→ Task to complete: Whenever a line in the entries includes the word "ОБЕД", copy that line out.

Dataset excerpts:
***

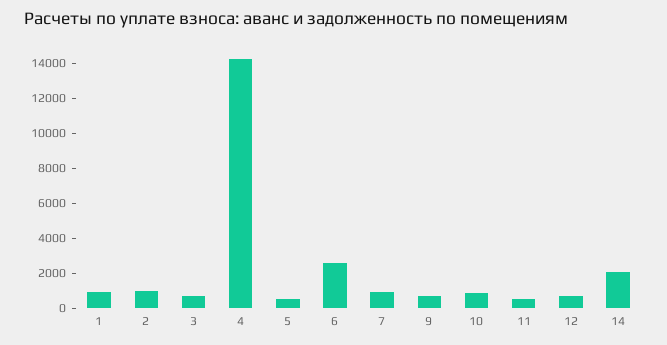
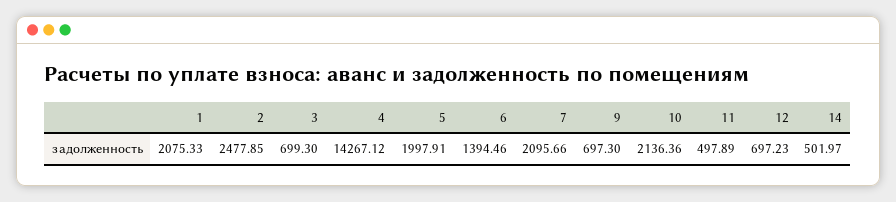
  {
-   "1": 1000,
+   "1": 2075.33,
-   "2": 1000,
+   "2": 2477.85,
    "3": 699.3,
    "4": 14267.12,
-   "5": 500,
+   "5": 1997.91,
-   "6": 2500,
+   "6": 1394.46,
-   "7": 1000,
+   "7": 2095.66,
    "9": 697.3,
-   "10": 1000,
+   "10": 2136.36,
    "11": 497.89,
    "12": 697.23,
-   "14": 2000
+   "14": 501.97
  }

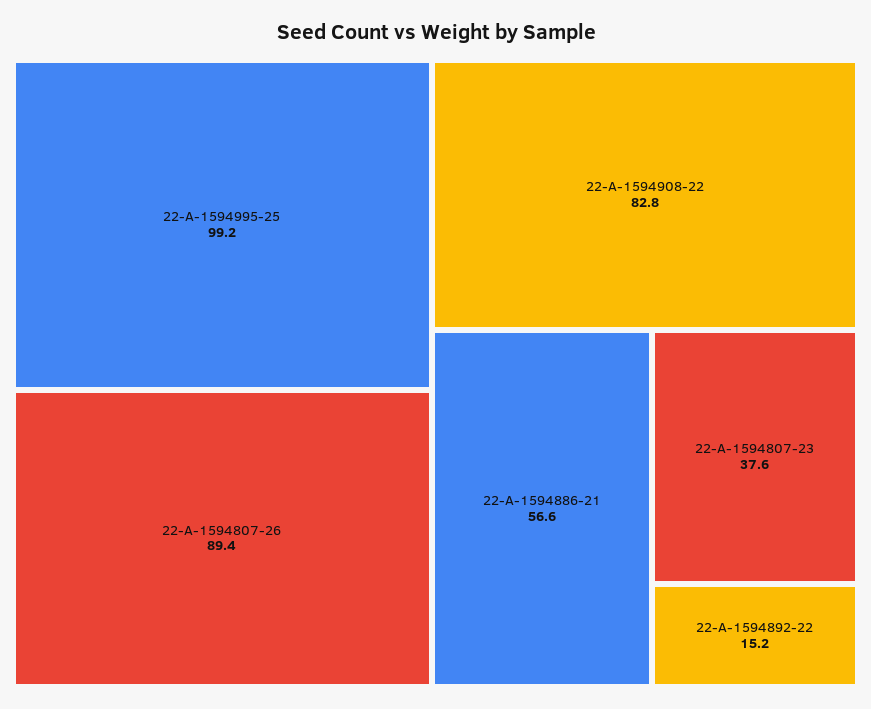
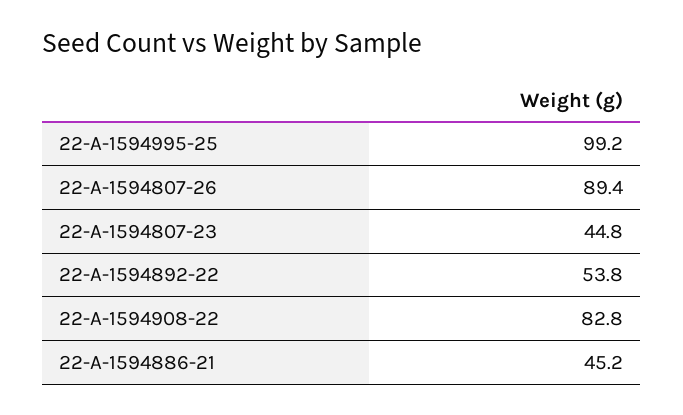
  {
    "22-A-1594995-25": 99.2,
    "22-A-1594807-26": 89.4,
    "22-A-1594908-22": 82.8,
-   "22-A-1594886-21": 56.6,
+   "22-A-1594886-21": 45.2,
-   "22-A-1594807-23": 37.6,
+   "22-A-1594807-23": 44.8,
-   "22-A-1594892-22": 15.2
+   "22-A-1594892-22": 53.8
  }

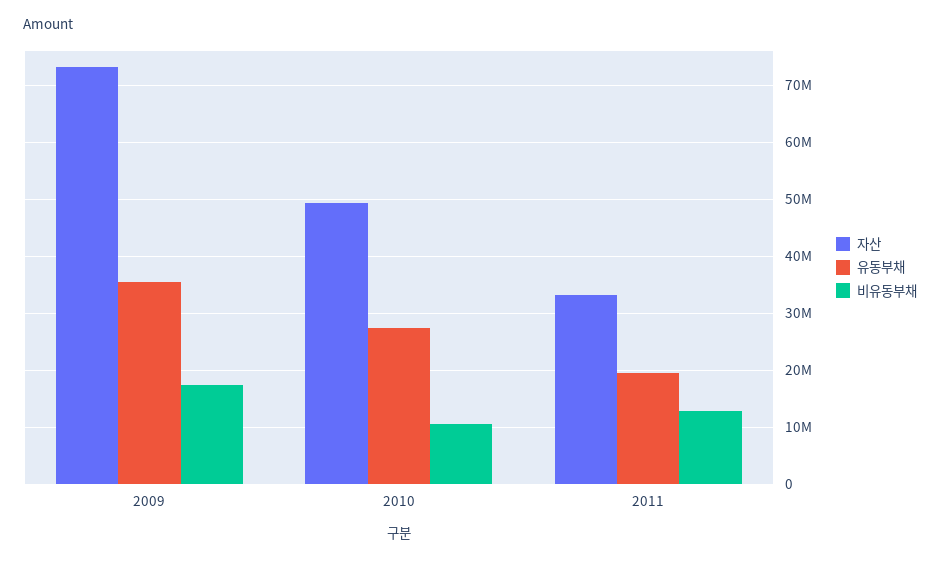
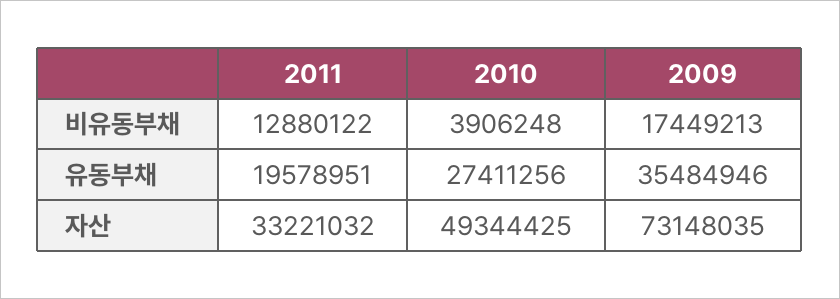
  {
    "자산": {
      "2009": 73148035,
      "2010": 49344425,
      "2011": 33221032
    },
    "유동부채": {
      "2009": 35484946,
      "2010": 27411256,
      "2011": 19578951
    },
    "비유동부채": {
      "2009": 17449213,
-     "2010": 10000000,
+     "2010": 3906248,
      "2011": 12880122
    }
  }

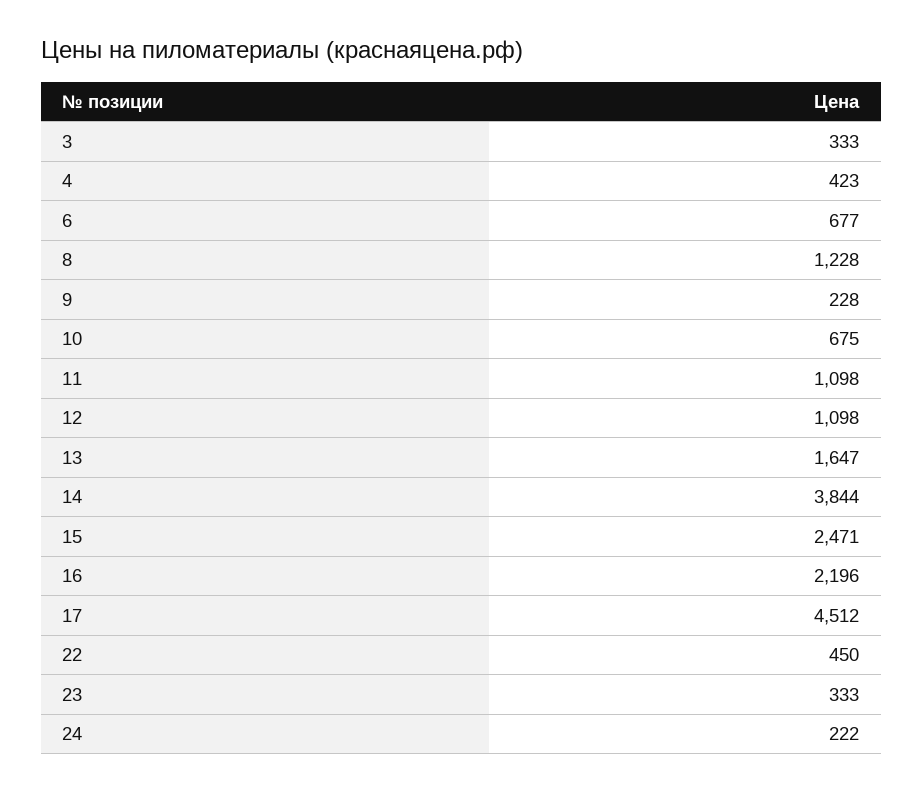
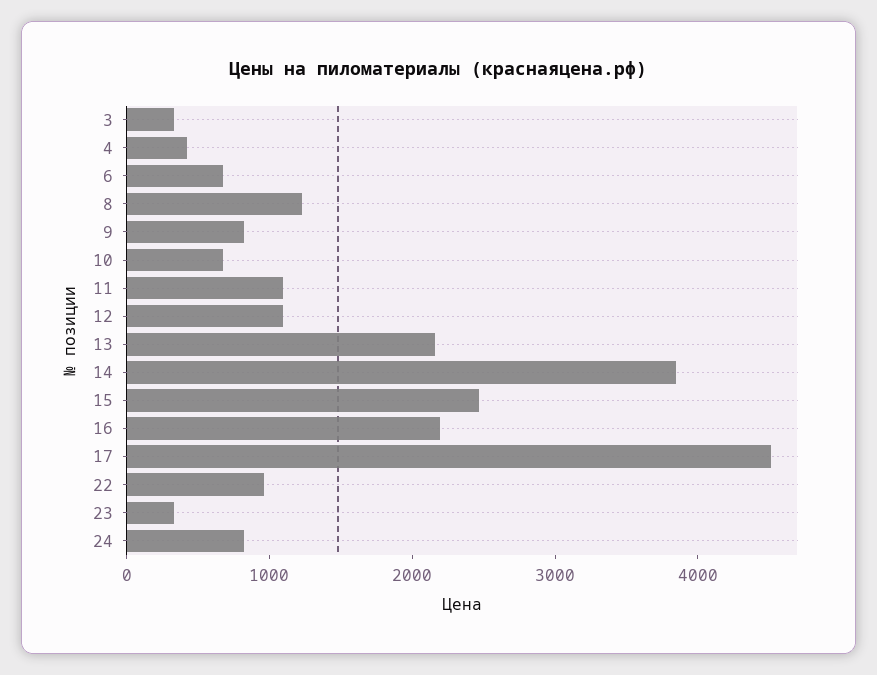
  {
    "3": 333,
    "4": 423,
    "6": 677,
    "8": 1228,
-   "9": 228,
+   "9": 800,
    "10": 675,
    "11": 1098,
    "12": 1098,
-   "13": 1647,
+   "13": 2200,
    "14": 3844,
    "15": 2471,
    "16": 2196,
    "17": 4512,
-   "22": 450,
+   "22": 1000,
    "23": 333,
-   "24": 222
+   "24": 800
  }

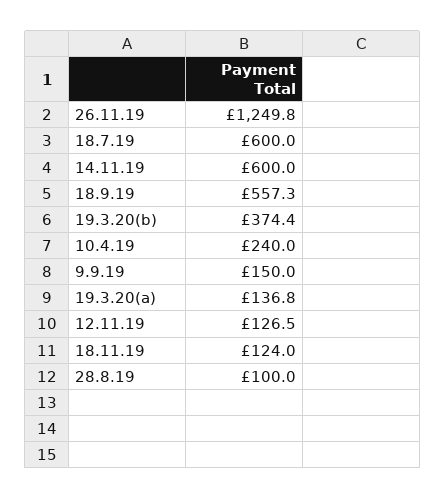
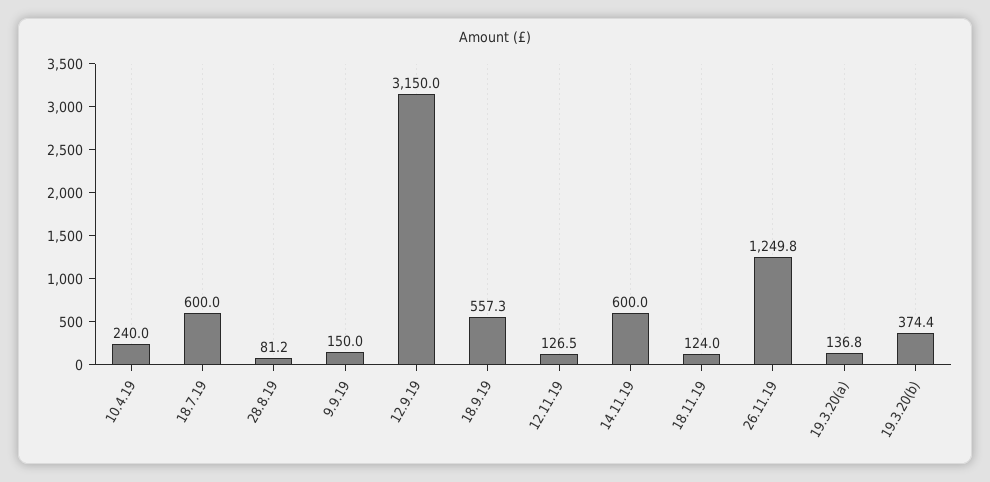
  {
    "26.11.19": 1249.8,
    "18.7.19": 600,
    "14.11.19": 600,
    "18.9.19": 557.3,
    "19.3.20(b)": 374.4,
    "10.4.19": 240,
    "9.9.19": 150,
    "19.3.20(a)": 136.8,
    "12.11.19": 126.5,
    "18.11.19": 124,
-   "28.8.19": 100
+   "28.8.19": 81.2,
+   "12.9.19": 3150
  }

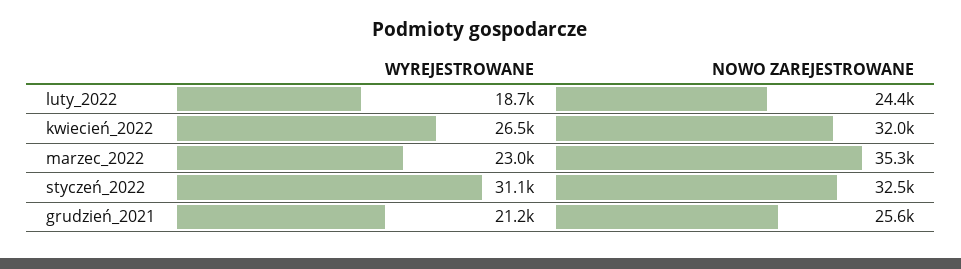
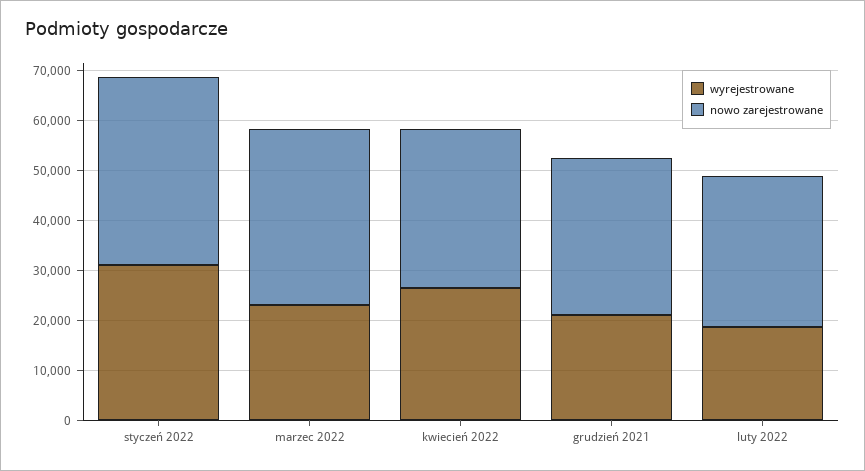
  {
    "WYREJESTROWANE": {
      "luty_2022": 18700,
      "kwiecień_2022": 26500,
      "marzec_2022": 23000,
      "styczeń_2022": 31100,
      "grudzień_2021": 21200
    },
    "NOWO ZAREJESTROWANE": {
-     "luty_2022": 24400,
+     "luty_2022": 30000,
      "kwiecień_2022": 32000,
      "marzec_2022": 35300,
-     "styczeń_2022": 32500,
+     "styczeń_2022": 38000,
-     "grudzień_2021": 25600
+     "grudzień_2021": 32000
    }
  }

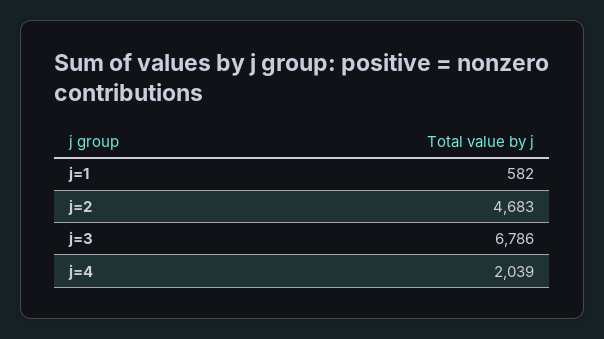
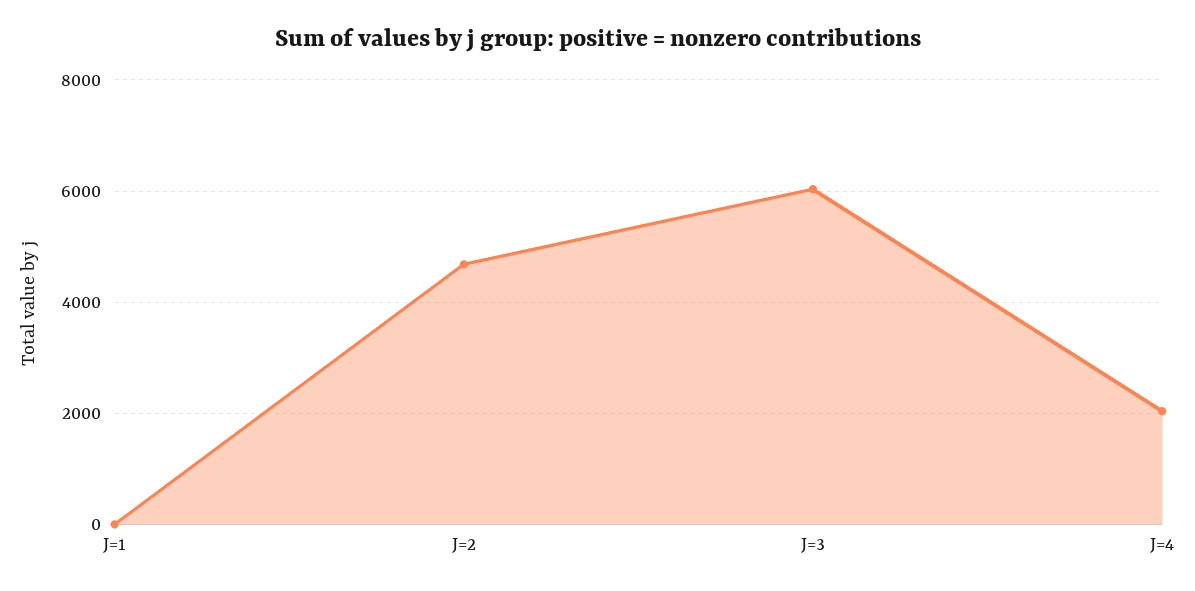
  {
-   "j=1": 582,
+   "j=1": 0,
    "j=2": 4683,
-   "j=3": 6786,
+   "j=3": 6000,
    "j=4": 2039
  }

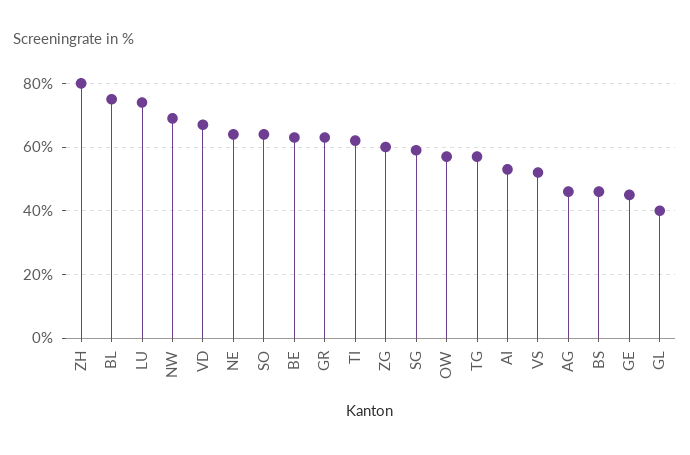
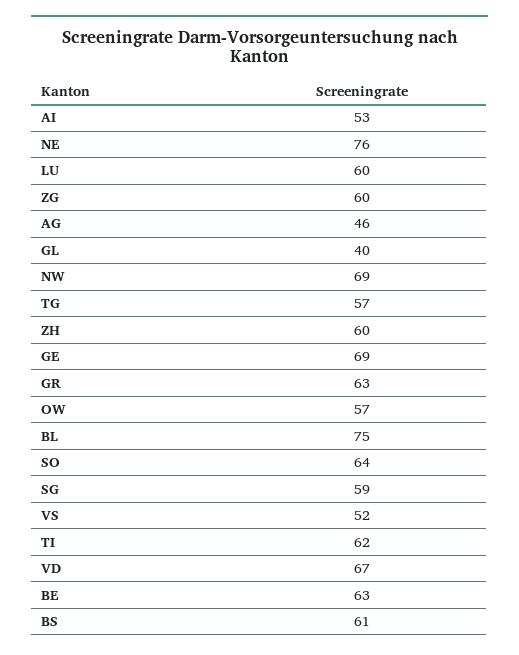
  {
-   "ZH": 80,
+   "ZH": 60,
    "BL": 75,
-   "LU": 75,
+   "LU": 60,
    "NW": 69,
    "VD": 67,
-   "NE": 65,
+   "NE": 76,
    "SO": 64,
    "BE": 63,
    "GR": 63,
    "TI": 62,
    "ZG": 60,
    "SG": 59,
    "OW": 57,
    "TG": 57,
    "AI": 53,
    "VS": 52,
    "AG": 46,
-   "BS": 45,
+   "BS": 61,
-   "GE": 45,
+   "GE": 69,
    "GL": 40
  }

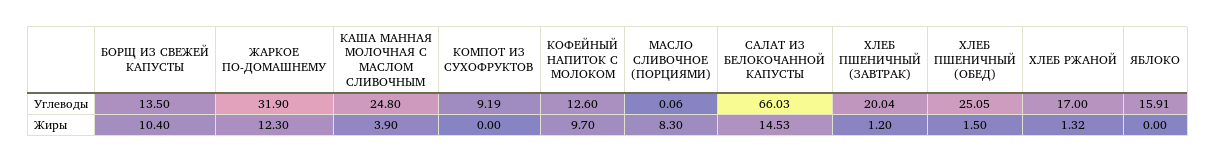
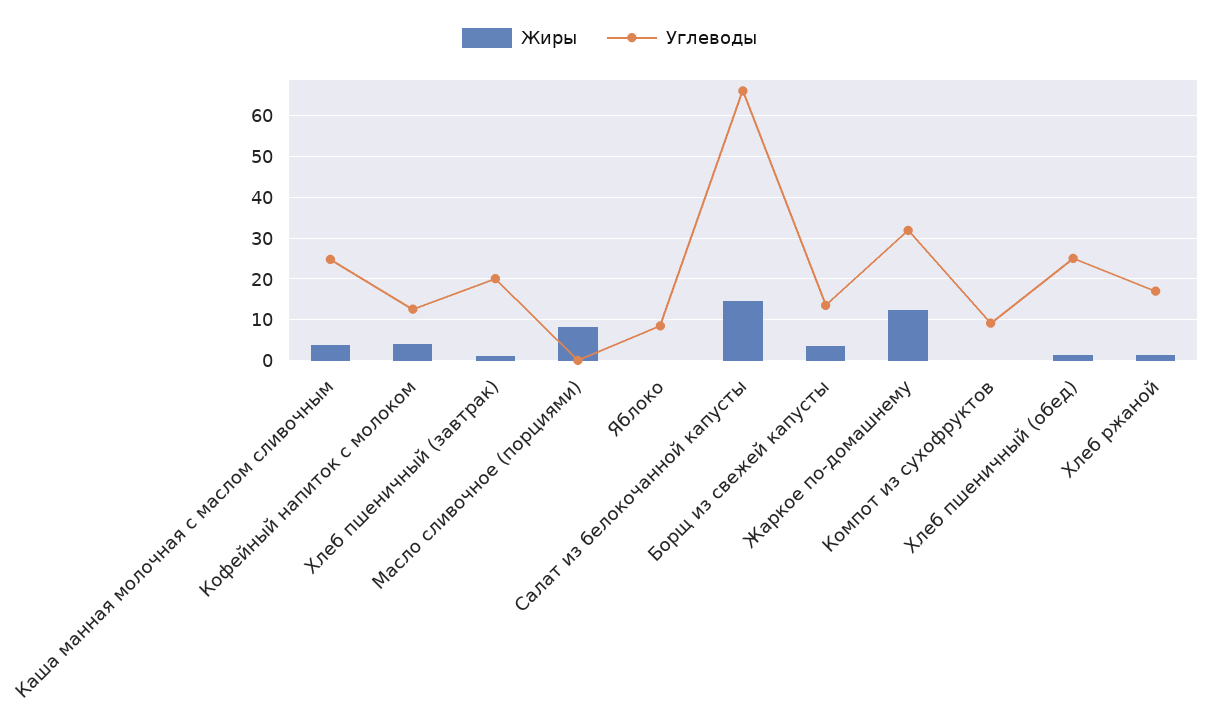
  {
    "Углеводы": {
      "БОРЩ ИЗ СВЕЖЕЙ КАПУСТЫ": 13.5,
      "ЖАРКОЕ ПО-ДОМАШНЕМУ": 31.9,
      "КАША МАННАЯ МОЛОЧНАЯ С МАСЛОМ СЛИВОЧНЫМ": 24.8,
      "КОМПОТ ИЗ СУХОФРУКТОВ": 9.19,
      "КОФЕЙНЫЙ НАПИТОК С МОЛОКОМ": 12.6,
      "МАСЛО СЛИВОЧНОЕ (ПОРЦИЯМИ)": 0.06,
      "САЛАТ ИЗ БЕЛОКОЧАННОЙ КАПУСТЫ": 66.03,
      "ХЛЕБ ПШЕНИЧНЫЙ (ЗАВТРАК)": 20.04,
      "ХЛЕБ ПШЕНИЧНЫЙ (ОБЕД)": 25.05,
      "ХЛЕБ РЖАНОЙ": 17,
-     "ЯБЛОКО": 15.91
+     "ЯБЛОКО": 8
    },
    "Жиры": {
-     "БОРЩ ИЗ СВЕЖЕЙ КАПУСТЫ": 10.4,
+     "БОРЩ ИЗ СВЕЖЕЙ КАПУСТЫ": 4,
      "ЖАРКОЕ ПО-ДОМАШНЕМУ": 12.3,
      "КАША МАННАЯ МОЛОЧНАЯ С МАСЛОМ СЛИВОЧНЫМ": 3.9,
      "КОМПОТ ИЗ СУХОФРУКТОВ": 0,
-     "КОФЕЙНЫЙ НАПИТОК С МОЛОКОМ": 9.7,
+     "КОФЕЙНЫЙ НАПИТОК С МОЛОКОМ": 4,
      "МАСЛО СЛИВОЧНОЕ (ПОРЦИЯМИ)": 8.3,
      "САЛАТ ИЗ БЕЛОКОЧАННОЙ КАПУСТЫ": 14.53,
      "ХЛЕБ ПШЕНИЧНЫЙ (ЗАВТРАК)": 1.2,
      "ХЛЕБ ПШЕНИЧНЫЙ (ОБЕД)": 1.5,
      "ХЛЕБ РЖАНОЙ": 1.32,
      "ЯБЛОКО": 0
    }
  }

***

→ Your solution:
      "ХЛЕБ ПШЕНИЧНЫЙ (ОБЕД)": 25.05,
      "ХЛЕБ ПШЕНИЧНЫЙ (ОБЕД)": 1.5,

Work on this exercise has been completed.